The entries below are to be repeated exactly, and their pictures left out.

Provided entries.
—————

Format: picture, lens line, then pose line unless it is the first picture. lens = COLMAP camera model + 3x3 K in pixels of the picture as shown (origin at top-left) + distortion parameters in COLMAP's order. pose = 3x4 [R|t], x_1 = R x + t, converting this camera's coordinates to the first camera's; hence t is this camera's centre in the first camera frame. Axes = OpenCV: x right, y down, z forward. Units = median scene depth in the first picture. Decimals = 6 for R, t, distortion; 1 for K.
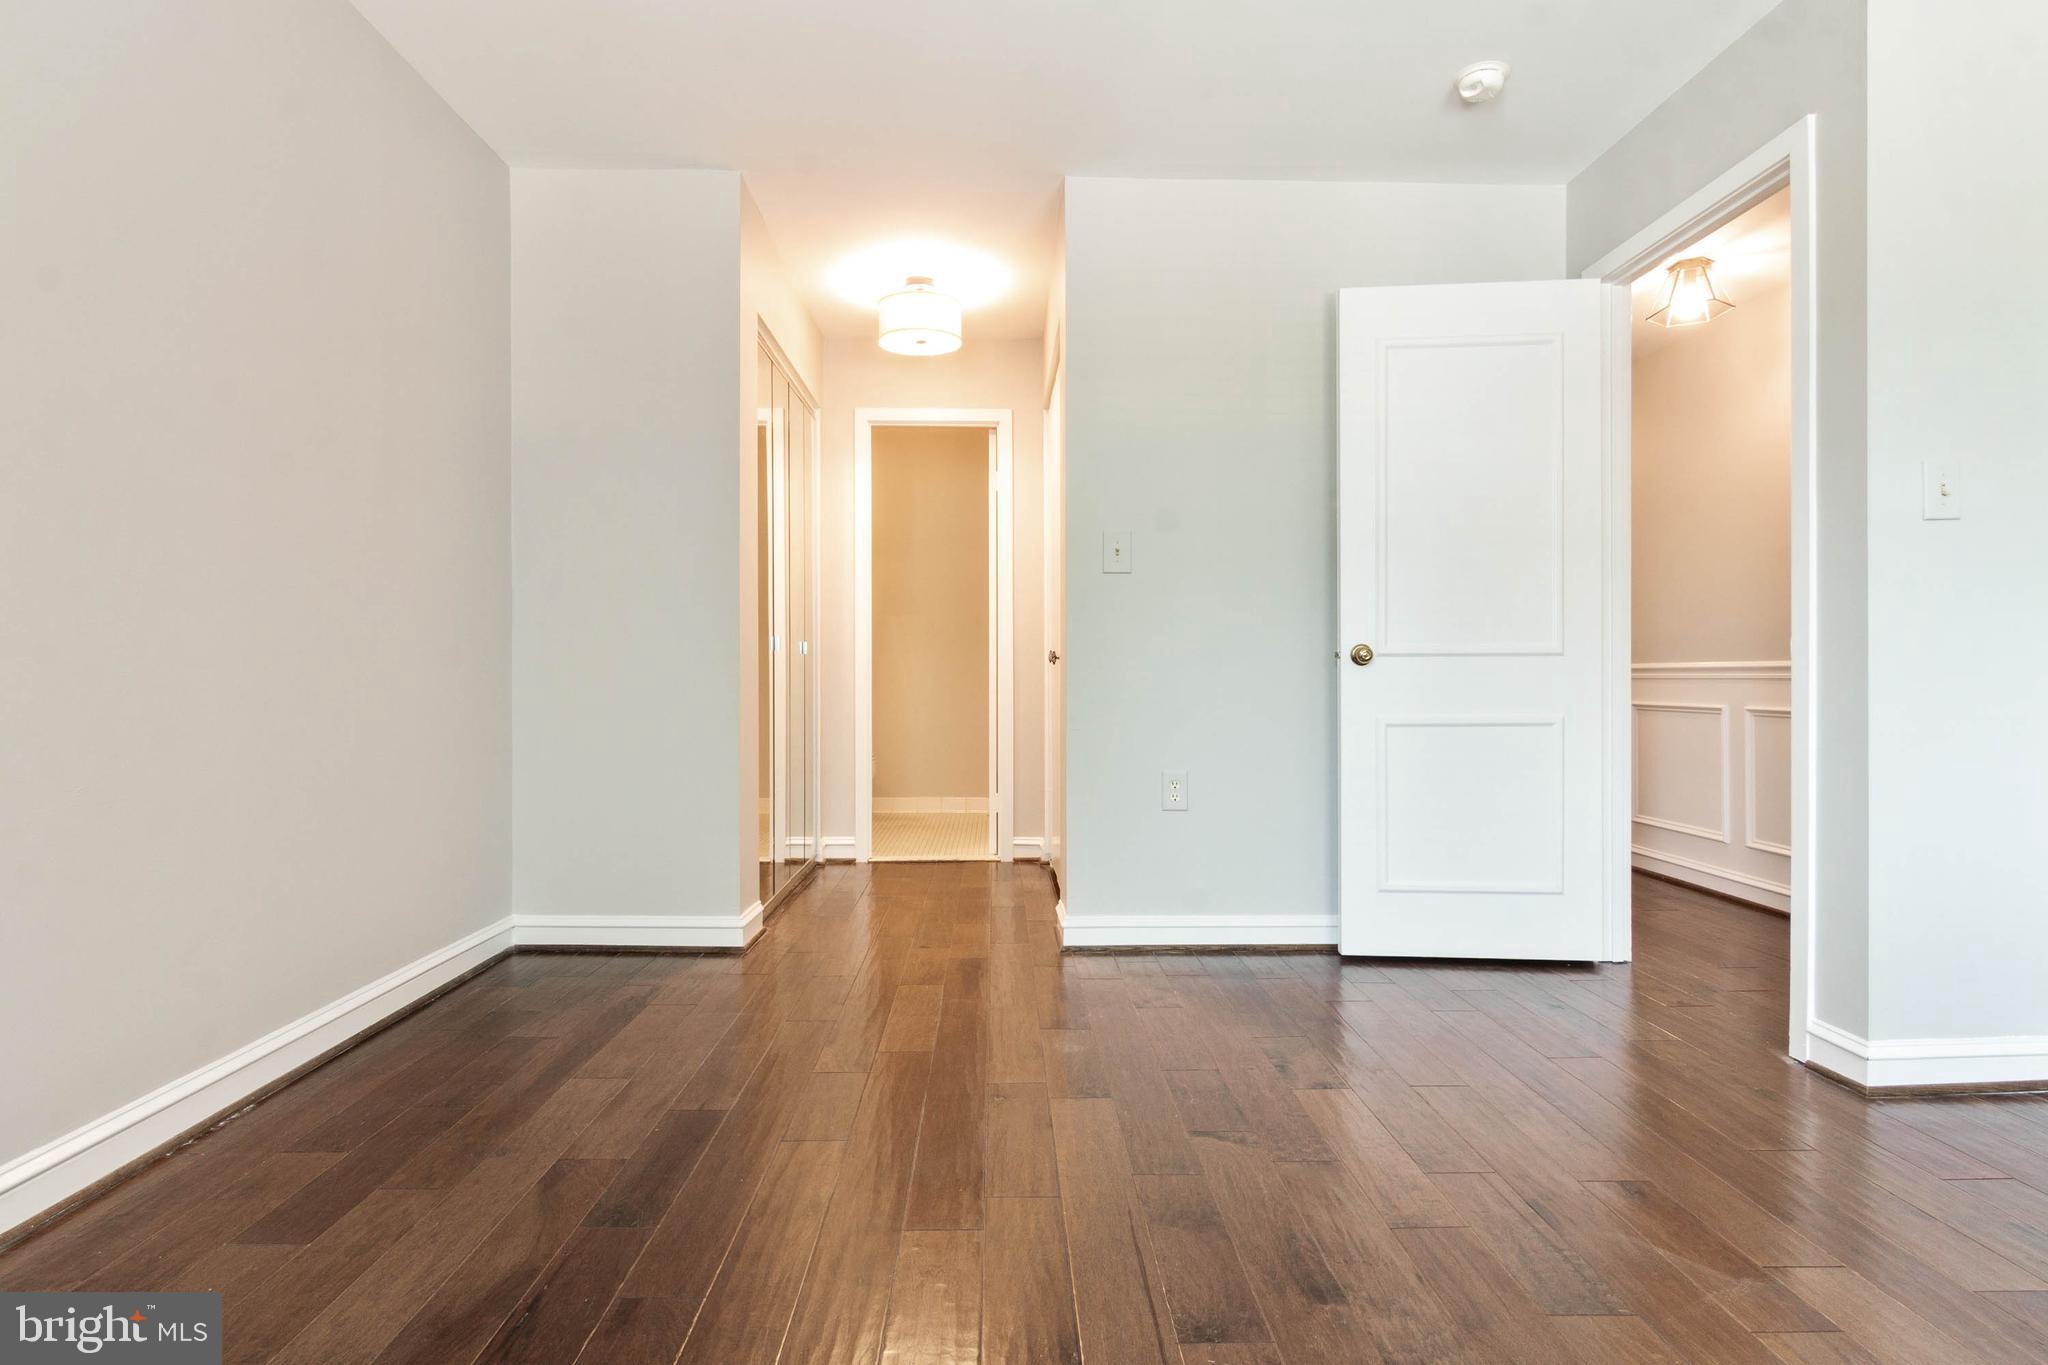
lens RADIAL K [[1037.5, 0, 1025.4], [0, 1037.5, 676.9], [0, 0, 1]] dist [0.003663, -0.001227]
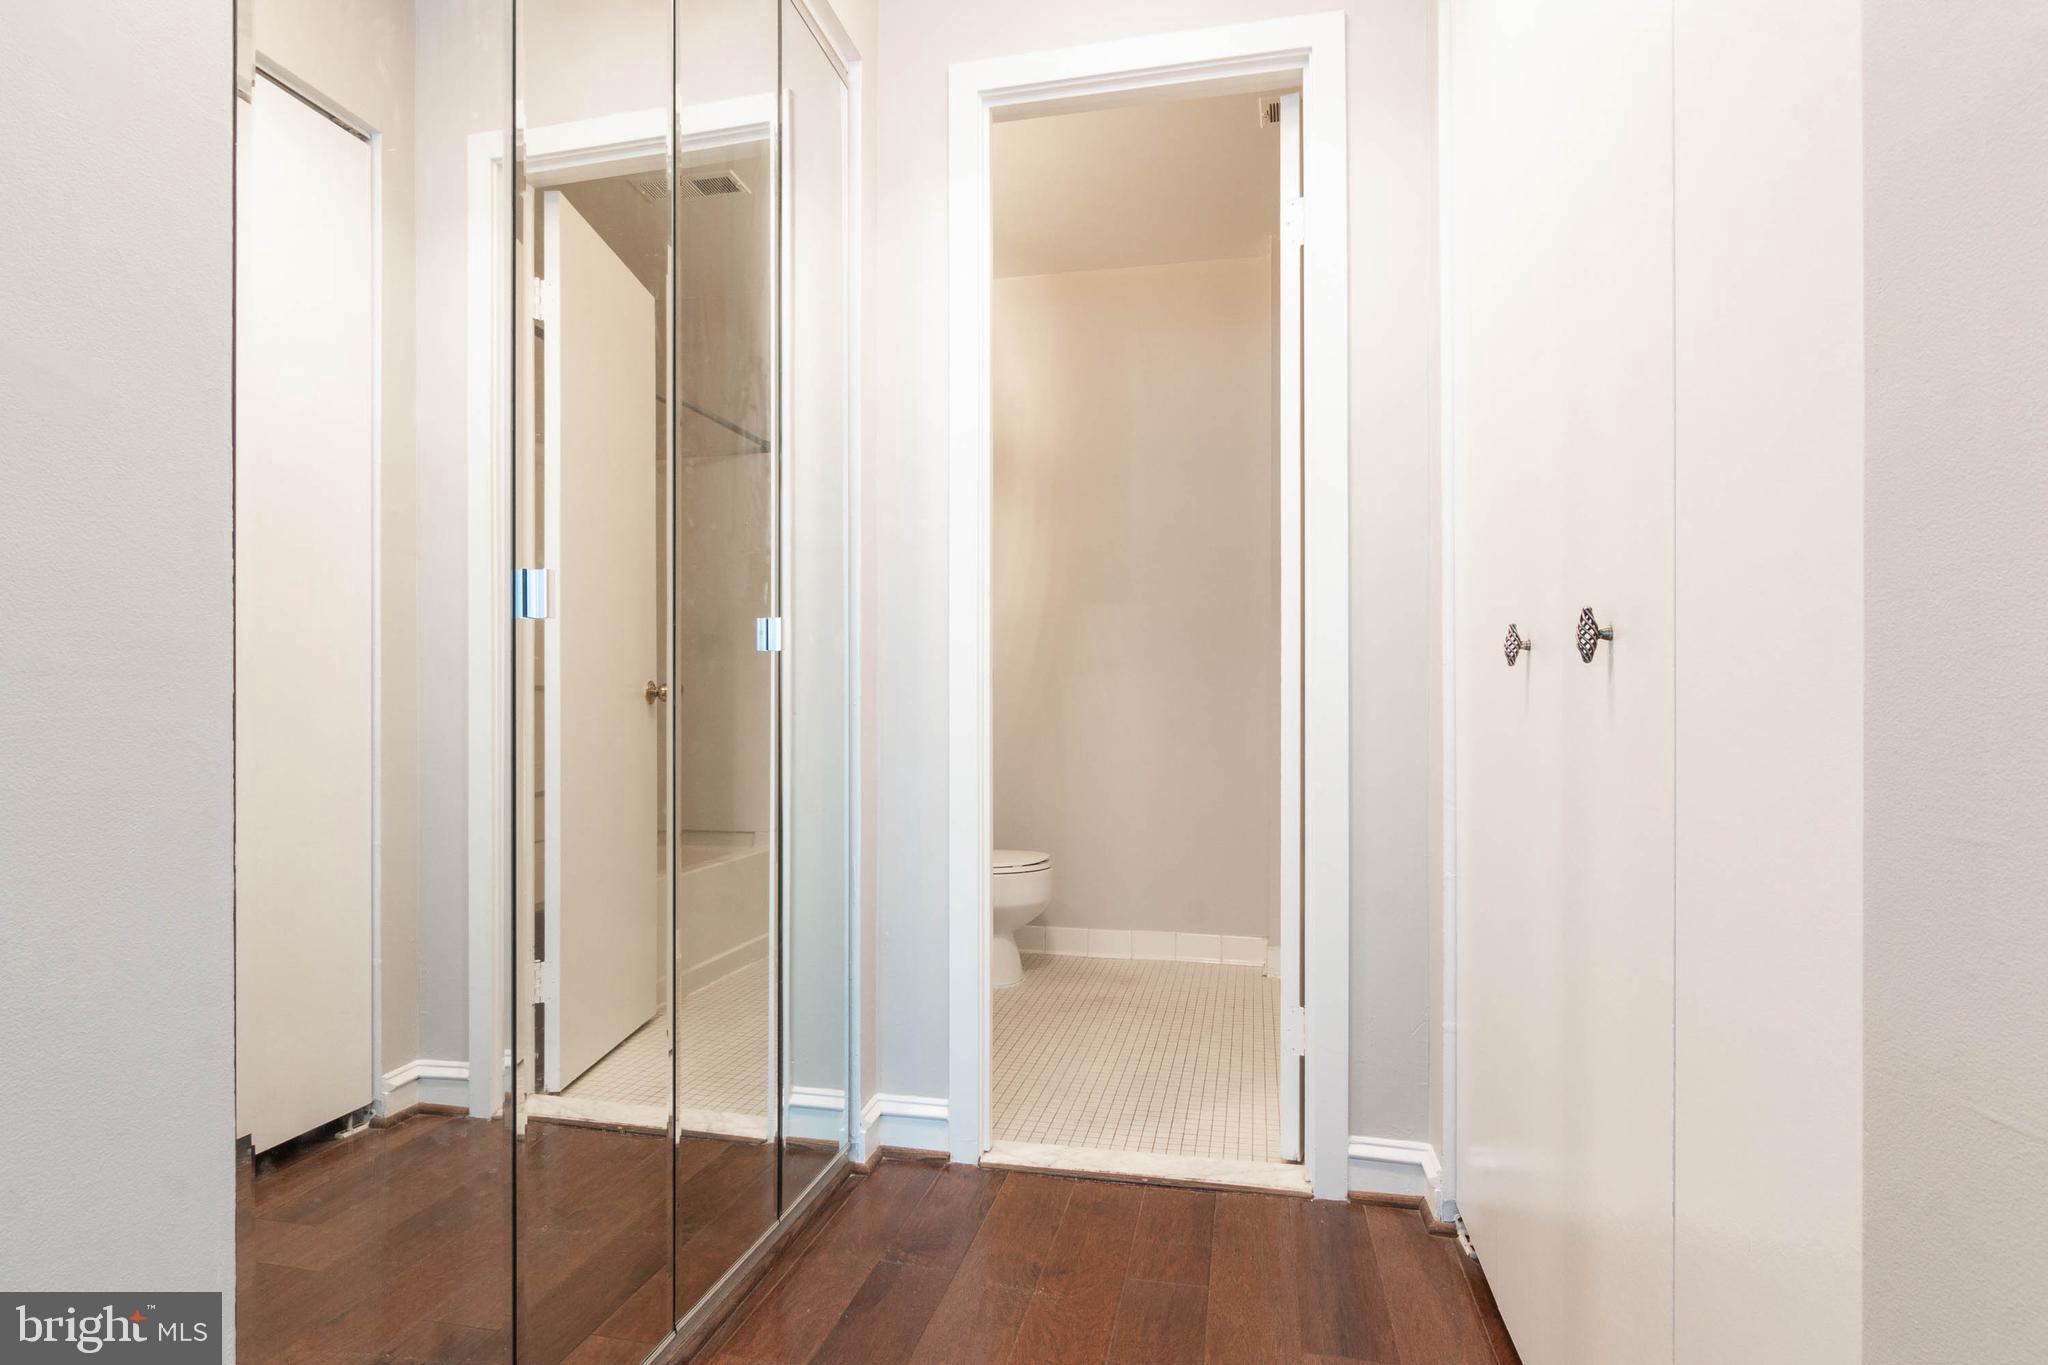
lens RADIAL K [[1037.5, 0, 1016.9], [0, 1037.5, 695.9], [0, 0, 1]] dist [0.003663, -0.001227]
pose [[0.967695, -0.000708, -0.252123, -0.049753], [-0.004000, 0.999827, -0.018160, 0.001920], [0.252092, 0.018582, 0.967525, 0.899669]]
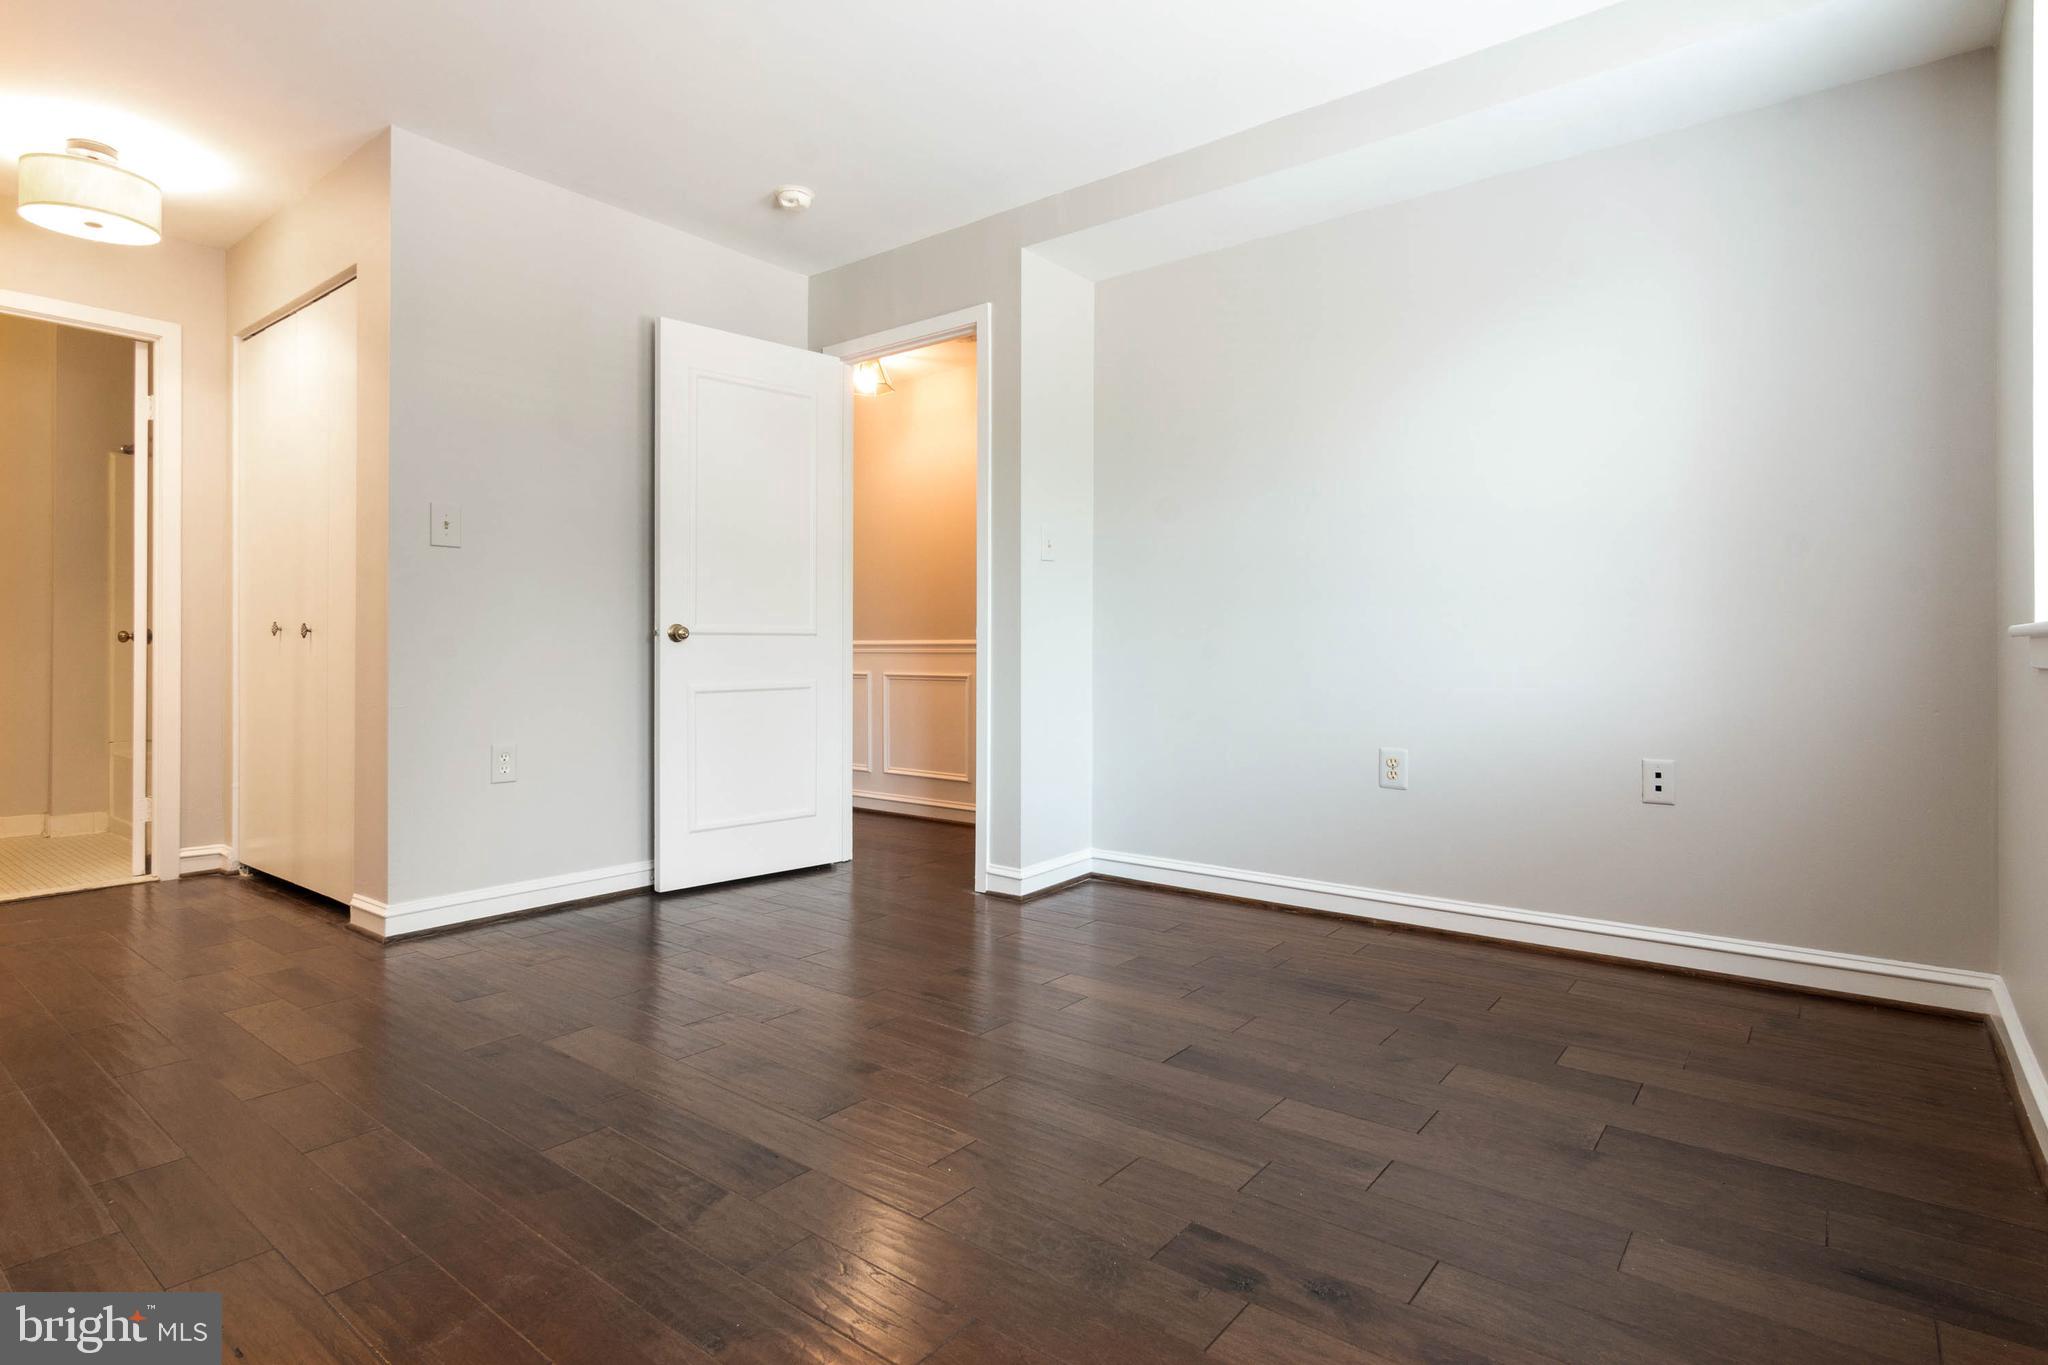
lens RADIAL K [[1037.5, 0, 1024.5], [0, 1037.5, 648.8], [0, 0, 1]] dist [0.003663, -0.001227]
pose [[0.642350, 0.000885, 0.766411, -0.317342], [0.001931, 0.999994, -0.002772, 0.000799], [-0.766409, 0.003261, 0.642345, -0.053014]]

—————

Exercise solution.
Format: picture, lens line, then pose line unless it is the first picture. lens = COLMAP camera model + 3x3 K in pixels of the picture as shown (origin at top-left) + distortion parameters in COLMAP's order. pose = 3x4 [R|t], x_1 = R x + t, converting this camera's coordinates to the first camera's; hence t is this camera's centre in the first camera frame. Axes = OpenCV: x right, y down, z forward. Units = median scene depth in the first picture. Decimals = 6 for R, t, distortion; 1 for K.
lens RADIAL K [[1037.5, 0, 1025.4], [0, 1037.5, 676.9], [0, 0, 1]] dist [0.003663, -0.001227]
lens RADIAL K [[1037.5, 0, 1016.9], [0, 1037.5, 695.9], [0, 0, 1]] dist [0.003663, -0.001227]
pose [[0.967695, -0.000708, -0.252123, -0.049753], [-0.004000, 0.999827, -0.018160, 0.001920], [0.252092, 0.018582, 0.967525, 0.899669]]
lens RADIAL K [[1037.5, 0, 1024.5], [0, 1037.5, 648.8], [0, 0, 1]] dist [0.003663, -0.001227]
pose [[0.642350, 0.000885, 0.766411, -0.317342], [0.001931, 0.999994, -0.002772, 0.000799], [-0.766409, 0.003261, 0.642345, -0.053014]]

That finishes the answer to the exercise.